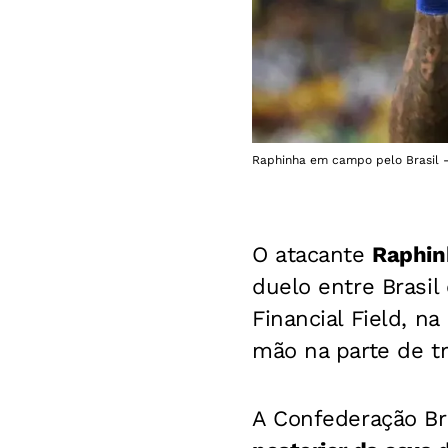
Raphinha em campo pelo Brasil -
O atacante
Raphin
duelo entre Brasil 
Financial Field, na
mão na parte de tr
A Confederação Bra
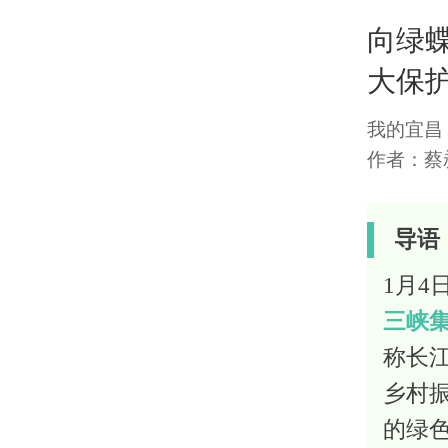
向绿
大保
我的宜昌
作者：蔡昶
导语
1月4
三峡
称长
乡村
的绿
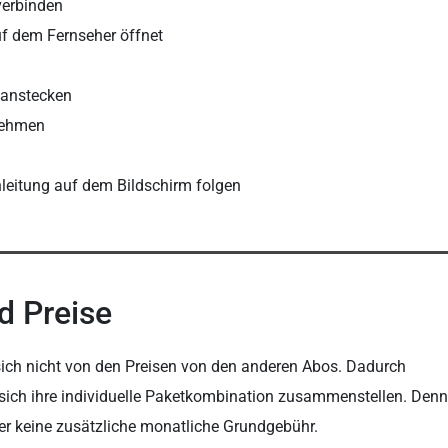
verbinden
uf dem Fernseher öffnet
 anstecken
nehmen
leitung auf dem Bildschirm folgen
d Preise
sich nicht von den Preisen von den anderen Abos. Dadurch
sich ihre individuelle Paketkombination zusammenstellen. Denn
er keine zusätzliche monatliche Grundgebühr.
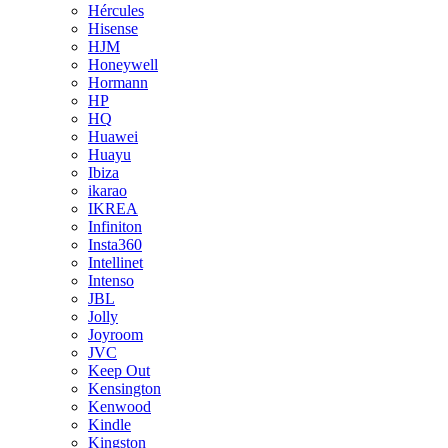
Hércules
Hisense
HJM
Honeywell
Hormann
HP
HQ
Huawei
Huayu
Ibiza
ikarao
IKREA
Infiniton
Insta360
Intellinet
Intenso
JBL
Jolly
Joyroom
JVC
Keep Out
Kensington
Kenwood
Kindle
Kingston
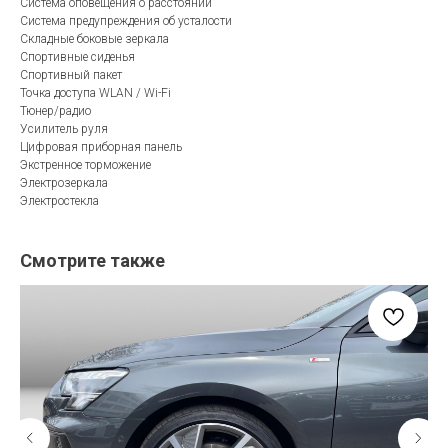
Система оповещения о расстоянии
Система предупреждения об усталости
Складные боковые зеркала
Спортивные сиденья
Спортивный пакет
Точка доступа WLAN / Wi-Fi
Тюнер/радио
Усилитель руля
Цифровая приборная панель
Экстренное торможение
Электрозеркала
Электростекла
Смотрите также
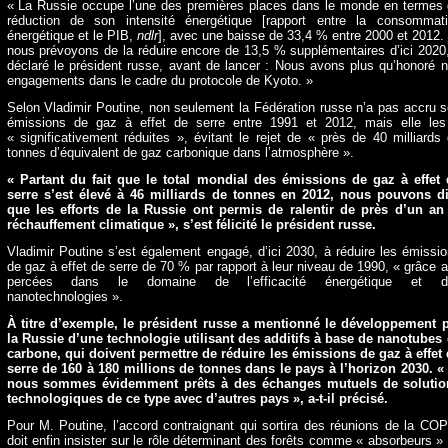
« La Russie occupe l’une des premières places dans le monde en termes
réduction de son intensité énergétique [rapport entre la consommat
énergétique et le PIB,
ndlr
], avec une baisse de 33,4 % entre 2000 et 2012.
nous prévoyons de la réduire encore de 13,5 % supplémentaires d’ici 2020
déclaré le président russe, avant de lancer : Nous avons plus qu’honoré 
engagements dans le cadre du protocole de Kyoto. »
Selon Vladimir Poutine, non seulement la Fédération russe n’a pas accru 
émissions de gaz à effet de serre entre 1991 et 2012, mais elle le
« significativement réduites », évitant le rejet de « près de 40 milliards
tonnes d’équivalent de gaz carbonique dans l’atmosphère ».
« Partant du fait que le total mondial des émissions de gaz à effet
serre s’est élevé à 46 milliards de tonnes en 2012, nous pouvons d
que les efforts de la Russie ont permis de ralentir de près d’un an
réchauffement climatique », s’est félicité le président russe.
Vladimir Poutine s’est également engagé, d’ici 2030, à réduire les émissi
de gaz à effet de serre de 70 % par rapport à leur niveau de 1990, « grâce 
percées dans le domaine de l’efficacité énergétique et d
nanotechnologies ».
À titre d’exemple, le président russe a mentionné le développement 
la Russie d’une technologie utilisant des additifs à base de nanotubes
carbone, qui doivent permettre de réduire les émissions de gaz à effet
serre de 160 à 180 millions de tonnes dans le pays à l’horizon 2030. «
nous sommes évidemment prêts à des échanges mutuels de solutio
technologiques de ce type avec d’autres pays », a-t-il précisé.
Pour M. Poutine, l’accord contraignant qui sortira des réunions de la CO
doit enfin insister sur le rôle déterminant des forêts comme « absorbeurs »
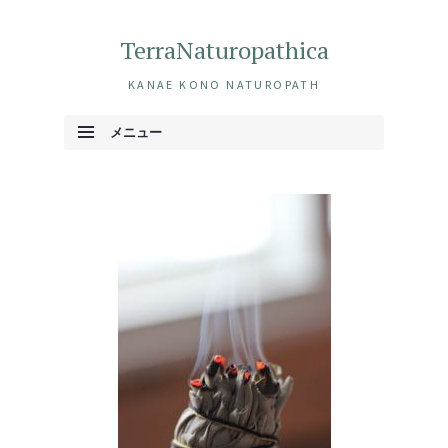
TerraNaturopathica
KANAE KONO NATUROPATH
メニュー
コンテンツへ移動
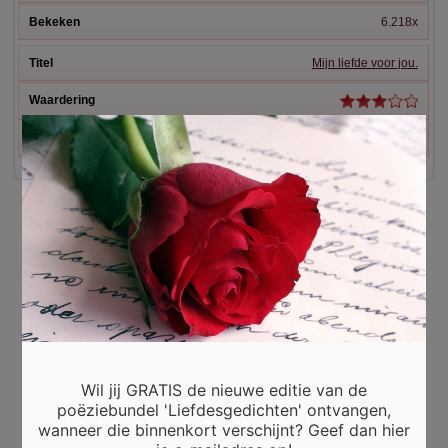
6.218x
Mijn liefde voor jou.
×
7.131x
Wil jij GRATIS de nieuwe editie van de
poëziebundel 'Liefdesgedichten' ontvangen,
wanneer die binnenkort verschijnt? Geef dan hier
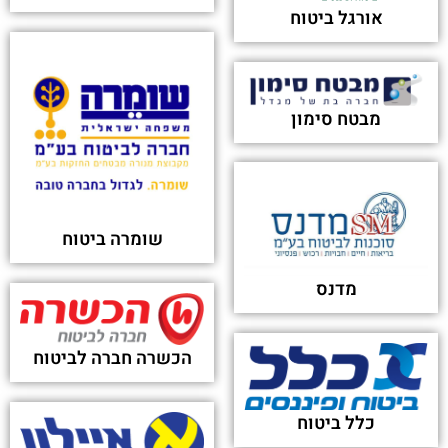
אורגל ביטוח
מבטח סימון
שומרה ביטוח
מדנס
הכשרה חברה לביטוח
כלל ביטוח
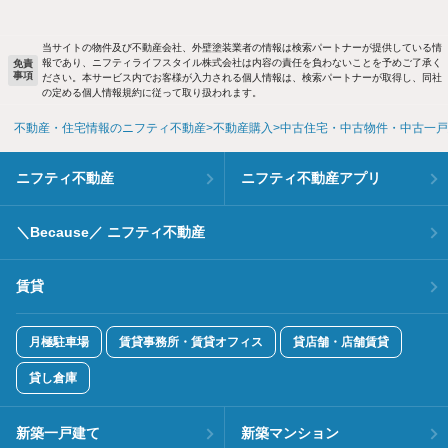
当サイトの物件及び不動産会社、外壁塗装業者の情報は検索パートナーが提供している情
報であり、ニフティライフスタイル株式会社は内容の責任を負わないことを予めご了承く
免責
事項
ださい。本サービス内でお客様が入力される個人情報は、検索パートナーが取得し、同社
の定める個人情報規約に従って取り扱われます。
不動産・住宅情報のニフティ不動産
不動産購入
中古住宅・中古物件・中古一戸
ニフティ不動産
ニフティ不動産アプリ
＼Because／ ニフティ不動産
賃貸
月極駐車場
賃貸事務所・賃貸オフィス
貸店舗・店舗賃貸
貸し倉庫
新築一戸建て
新築マンション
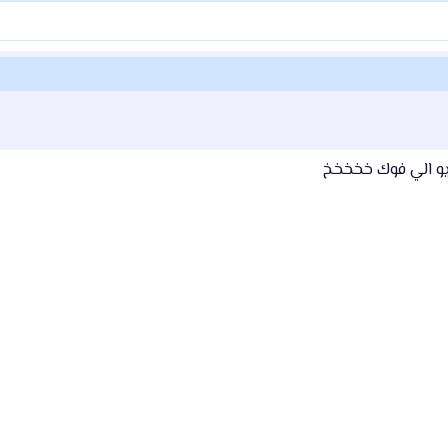
يو الي فوك خخخخخ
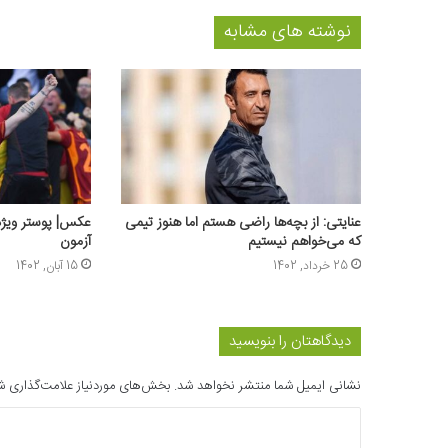
نوشته های مشابه
عنایتی: از بچه‌ها راضی هستم اما هنوز تیمی
عکس‌| پوستر ویژه
که می‌خواهم نیستیم
آزمون
25 خرداد, 1402
15 آبان, 1402
دیدگاهتان را بنویسید
نشانی ایمیل شما منتشر نخواهد شد.
بخش‌های موردنیاز علامت‌گذاری ش
د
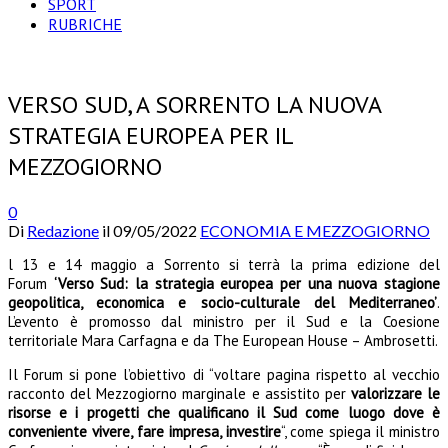
SPORT
RUBRICHE
VERSO SUD, A SORRENTO LA NUOVA
STRATEGIA EUROPEA PER IL
MEZZOGIORNO
0
Di
Redazione
il
09/05/2022
ECONOMIA E MEZZOGIORNO
l 13 e 14 maggio a Sorrento si terrà la prima edizione del
Forum
‘Verso Sud: la strategia europea per una nuova stagione
geopolitica, economica e socio-culturale del Mediterraneo’
.
L’evento è promosso dal ministro per il Sud e la Coesione
territoriale Mara Carfagna e da The European House – Ambrosetti.
Il Forum si pone l’obiettivo di “voltare pagina rispetto al vecchio
racconto del Mezzogiorno marginale e assistito per
valorizzare le
risorse e i progetti che qualificano il Sud come luogo dove è
conveniente vivere, fare impresa, investire
“, come spiega il ministro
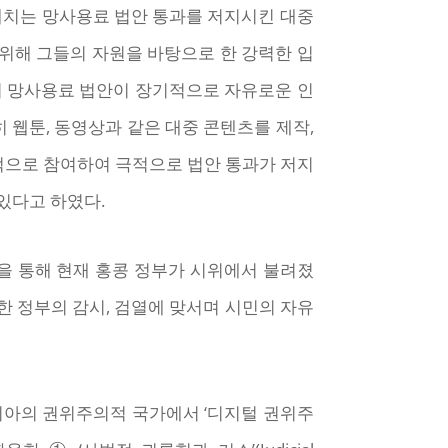
해치는 망사용료 법안 통과를 저지시킨 대중
위해 그들의 자원을 바탕으로 한 강력한 입
하며 망사용료 법안이 장기적으로 자유로운 인
 웹툰, 동영상과 같은 대중 콘텐츠를 제작,
적으로 참여하여 극적으로 법안 통과가 저지
있다고 하였다.
결을 통해 현재 홍콩 정부가 시위에서 불려졌
한 정부의 감시, 검열에 맞서며 시민의 자유
많은 아시아의 권위주의적 국가에서 ‘디지털 권위주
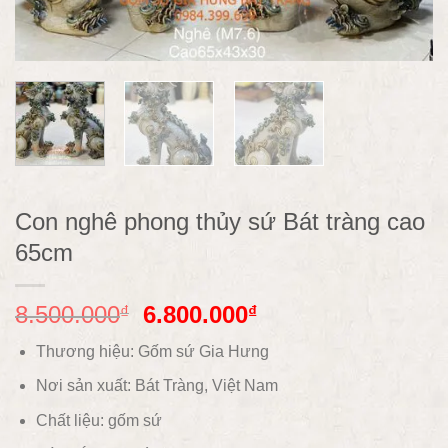
Con nghê phong thủy sứ Bát tràng cao
65cm
8.500.000
6.800.000
₫
₫
Thương hiệu: Gốm sứ Gia Hưng
Nơi sản xuất: Bát Tràng, Việt Nam
Chất liệu:
gốm sứ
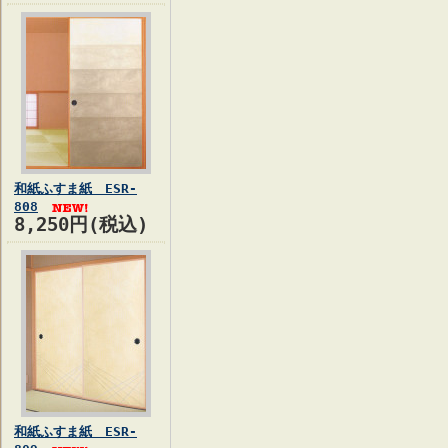
和紙ふすま紙 ESR-
808
8,250円(税込)
和紙ふすま紙 ESR-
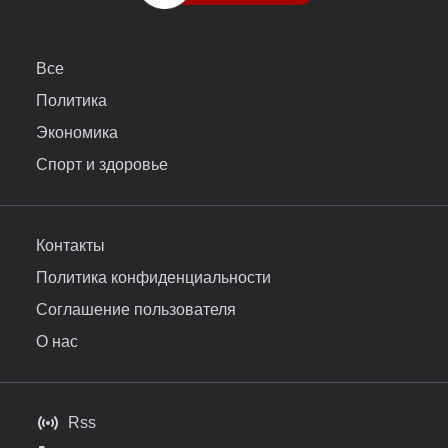
Все
Политика
Экономика
Спорт и здоровье
Контакты
Политика конфиденциальности
Соглашение пользователя
О нас
Rss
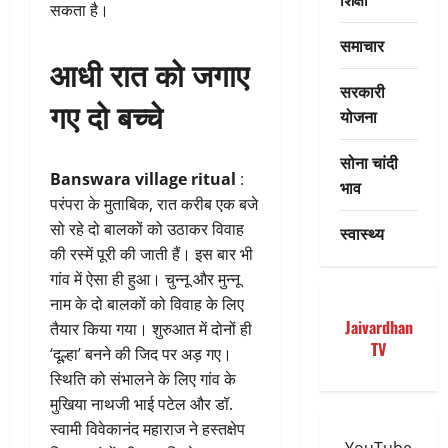
सकता है।
समाचार
आधी रात को जगाए
सरकारी
गए दो बच्चे
योजना
सोना चांदी
Banswara village ritual
:
भाव
परंपरा के मुताबिक, रात करीब एक बजे
सो रहे दो बालकों को उठाकर विवाह
स्वास्थ्य
की रस्में पूरी की जाती हैं। इस बार भी
गांव में ऐसा ही हुआ। चुन्नू और मुन्नू
नाम के दो बालकों को विवाह के लिए
Jaivardhan
तैयार किया गया। शुरुआत में दोनों ही
TV
‘दूल्हा’ बनने की जिद पर अड़ गए।
स्थिति को संभालने के लिए गांव के
मुखिया नाथजी भाई पटेल और डॉ.
स्वामी विवेकानंद महाराज ने हस्तक्षेप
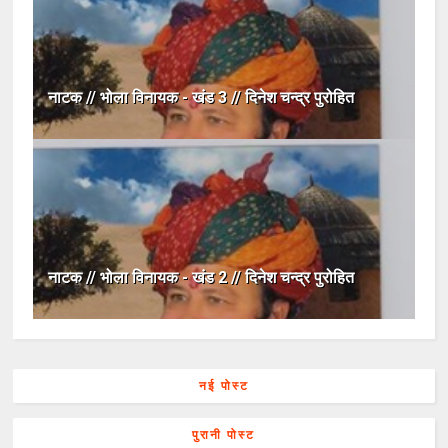
नाटक // भोला विनायक - खंड 3 // दिनेश चन्द्र पुरोहित
नाटक // भोला विनायक - खंड 2 // दिनेश चन्द्र पुरोहित
नई पोस्ट
पुरानी पोस्ट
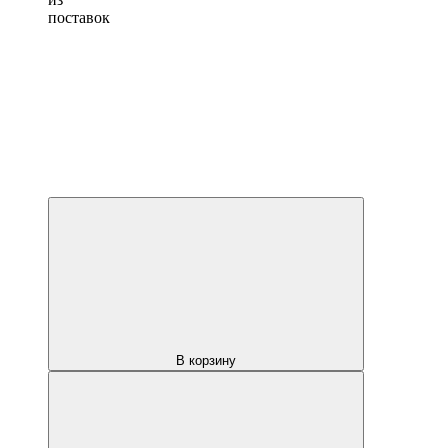
поставок
В корзину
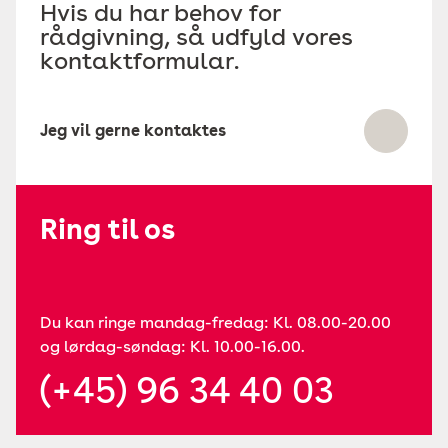
Hvis du har behov for
rådgivning, så udfyld vores
kontaktformular.
Jeg vil gerne kontaktes
Ring til os
Du kan ringe mandag-fredag: Kl. 08.00-20.00
og lørdag-søndag: Kl. 10.00-16.00.
(+45) 96 34 40 03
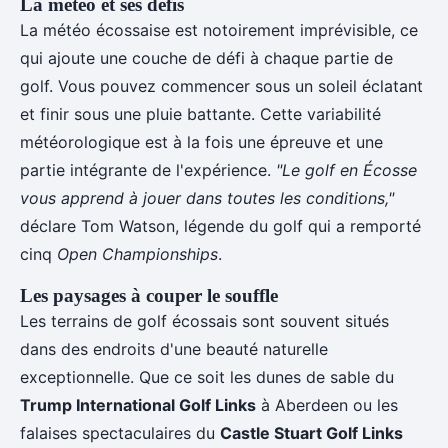
La météo et ses défis
La météo écossaise est notoirement imprévisible, ce
qui ajoute une couche de défi à chaque partie de
golf. Vous pouvez commencer sous un soleil éclatant
et finir sous une pluie battante. Cette variabilité
météorologique est à la fois une épreuve et une
partie intégrante de l'expérience.
"Le golf en Écosse
vous apprend à jouer dans toutes les conditions,"
déclare Tom Watson, légende du golf qui a remporté
cinq
Open Championships
.
Les paysages à couper le souffle
Les terrains de golf écossais sont souvent situés
dans des endroits d'une beauté naturelle
exceptionnelle. Que ce soit les dunes de sable du
Trump International Golf Links
à Aberdeen ou les
falaises spectaculaires du
Castle Stuart Golf Links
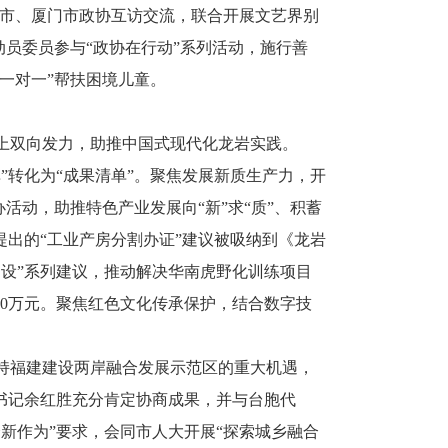
州市、厦门市政协互访交流，联合开展文艺界别
动员委员参与“政协在行动”系列活动，施行善
头“一对一”帮扶困境儿童。
上双向发力，助推中国式现代化龙岩实践。
”转化为“成果清单”。聚焦发展新质生产力，开
活动，助推特色产业发展向“新”求“质”、积蓄
提出的“工业产房分割办证”建议被吸纳到《龙岩
设”系列建议，推动解决华南虎野化训练项目
00万元。聚焦红色文化传承保护，结合数字技
持福建建设两岸融合发展示范区的重大机遇，
书记余红胜充分肯定协商成果，并与台胞代
新作为”要求，会同市人大开展“探索城乡融合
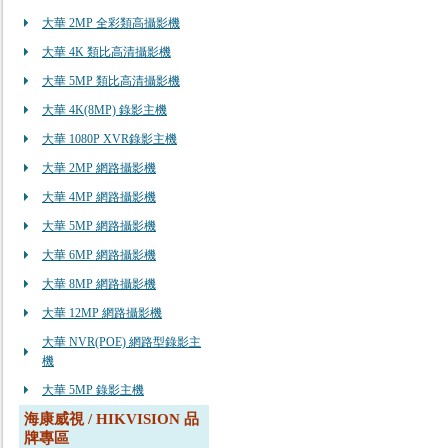
大華 2MP 全彩類高攝影機
大華 4K 類比高清攝影機
大華 5MP 類比高清攝影機
大華 4K(8MP) 錄影主機
大華 1080P XVR錄影主機
大華 2MP 網路攝影機
大華 4MP 網路攝影機
大華 5MP 網路攝影機
大華 6MP 網路攝影機
大華 8MP 網路攝影機
大華 12MP 網路攝影機
大華 NVR(POE) 網路型錄影主
機
大華 5MP 錄影主機
海康威視 / HIKVISION 品
牌專區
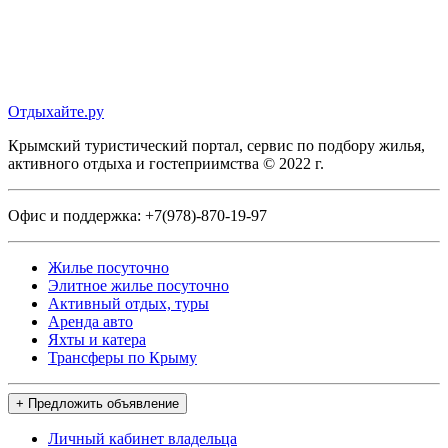
Отдыхайте.ру
Крымский туристический портал, сервис по подбору жилья,
активного отдыха и гостеприимства © 2022 г.
Офис и поддержка:
+7(978)-870-19-97
Жилье посуточно
Элитное жилье посуточно
Активный отдых, туры
Аренда авто
Яхты и катера
Трансферы по Крыму
+ Предложить объявление
Личный кабинет владельца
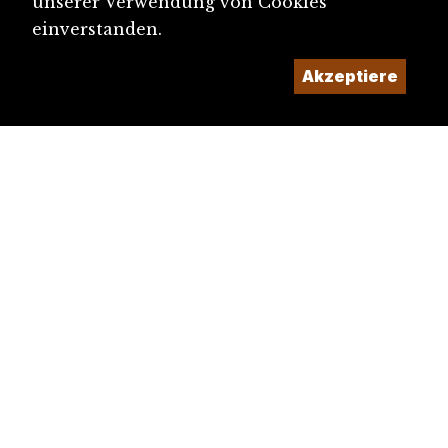
unserer Verwendung von Cookies
einverstanden.
Akzeptiere
diju@diju.ch
Artikel einreichen
Ein Projekt der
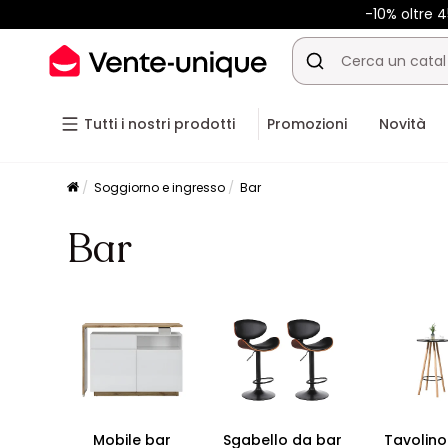
-10% oltre
Tutti i nostri prodotti
Promozioni
Novità
Soggiorno e ingresso
Bar
Bar
Mobile bar
Sgabello da bar
Tavolino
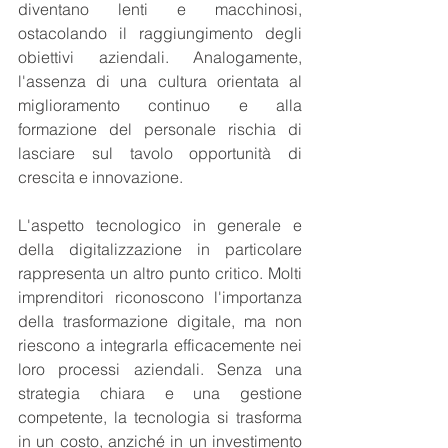
diventano lenti e macchinosi, 
ostacolando il raggiungimento degli 
obiettivi aziendali. Analogamente, 
l'assenza di una cultura orientata al 
miglioramento continuo e alla 
formazione del personale rischia di 
lasciare sul tavolo opportunità di 
crescita e innovazione.
L'aspetto tecnologico in generale e 
della digitalizzazione in particolare 
rappresenta un altro punto critico. Molti 
imprenditori riconoscono l'importanza 
della trasformazione digitale, ma non 
riescono a integrarla efficacemente nei 
loro processi aziendali. Senza una 
strategia chiara e una gestione 
competente, la tecnologia si trasforma 
in un costo, anziché in un investimento 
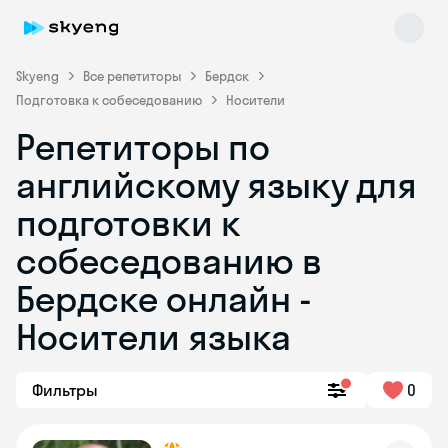
Skyeng
Все репетиторы
Бердск
Подготовка к собеседованию
Носители
Репетиторы по
английскому языку для
подготовки к
собеседованию в
Skyeng Chat
online
Бердске онлайн -
Носители языка
Фильтры
0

──────────────────────────────

> **The problem**
Put the lines of the records into a JSON list of strings, one string per line, starting with the line that contains "州市、厦门市政协互访交流，联合开展文艺界别" and running through the end of the records. Leave out blank lines and the pictures.

> **Task solution**
[
  "州市、厦门市政协互访交流，联合开展文艺界别",
  "动员委员参与“政协在行动”系列活动，施行善",
  "头“一对一”帮扶困境儿童。",
  "上双向发力，助推中国式现代化龙岩实践。",
  "”转化为“成果清单”。聚焦发展新质生产力，开",
  "活动，助推特色产业发展向“新”求“质”、积蓄",
  "提出的“工业产房分割办证”建议被吸纳到《龙岩",
  "设”系列建议，推动解决华南虎野化训练项目",
  "00万元。聚焦红色文化传承保护，结合数字技",
  "持福建建设两岸融合发展示范区的重大机遇，",
  "书记余红胜充分肯定协商成果，并与台胞代",
  "新作为”要求，会同市人大开展“探索城乡融合",
  "大華 2MP 全彩類高攝影機",
  "大華 4K 類比高清攝影機",
  "大華 5MP 類比高清攝影機",
  "大華 4K(8MP) 錄影主機",
  "大華 1080P XVR錄影主機",
  "大華 2MP 網路攝影機",
  "大華 4MP 網路攝影機",
  "大華 5MP 網路攝影機",
  "大華 6MP 網路攝影機",
  "大華 8MP 網路攝影機",
  "大華 12MP 網路攝影機",
  "大華 NVR(POE) 網路型錄影主",
  "機",
  "大華 5MP 錄影主機",
  "海康威視 / HIKVISION 品",
  "牌專區",
  "Отдыхайте.ру",
  "Крымский туристический портал, сервис по подбору жилья,",
  "активного отдыха и гостеприимства © 2022 г.",
  "Офис и поддержка:",
  "+7(978)-870-19-97",
  "Жилье посуточно",
  "Элитное жилье посуточно",
  "Активный отдых, туры",
  "Аренда авто",
  "Яхты и катера",
  "Трансферы по Крыму",
  "+ Предложить объявление",
  "Личный кабинет владельца",
  "unserer Verwendung von Cookies",
  "einverstanden.",
  "Akzeptiere",
  "diju@diju.ch",
  "Artikel einreichen",
  "Ein Projekt der",
  "-10% oltre",
  "Tutti i nostri prodotti",
  "Promozioni",
  "Novità",
  "Soggiorno e ingresso",
  "Bar",
  "Bar",
  "Mobile bar",
  "Sgabello da bar",
  "Tavolino",
  "diventano lenti e macchinosi, ",
  "ostacolando il raggiungimento degli ",
  "obiettivi aziendali. Analogamente, ",
  "l'assenza di una cultura orientata al ",
  "miglioramento continuo e alla ",
  "formazione del personale rischia di ",
  "lasciare sul tavolo opportunità di ",
  "crescita e innovazione.",
  "L'aspetto tecnologico in generale e ",
  "della digitalizzazione in particolare ",
  "rappresenta un altro punto critico. Molti ",
  "imprenditori riconoscono l'importanza ",
  "della trasformazione digitale, ma non ",
  "riescono a integrarla efficacemente nei ",
  "loro processi aziendali. Senza una ",
  "strategia chiara e una gestione ",
  "competente, la tecnologia si trasforma ",
  "in un costo, anziché in un investimento ",
  "Skyeng",
  "Все репетиторы",
  "Бердск",
  "Подготовка к собеседованию",
  "Носители",
  "Репетиторы по",
  "английскому языку для",
  "подготовки к",
  "собеседованию в",
  "Skyeng Chat",
  "online",
  "Бердске онлайн -",
  "Носители языка",
  "Фильтры",
  "0"
]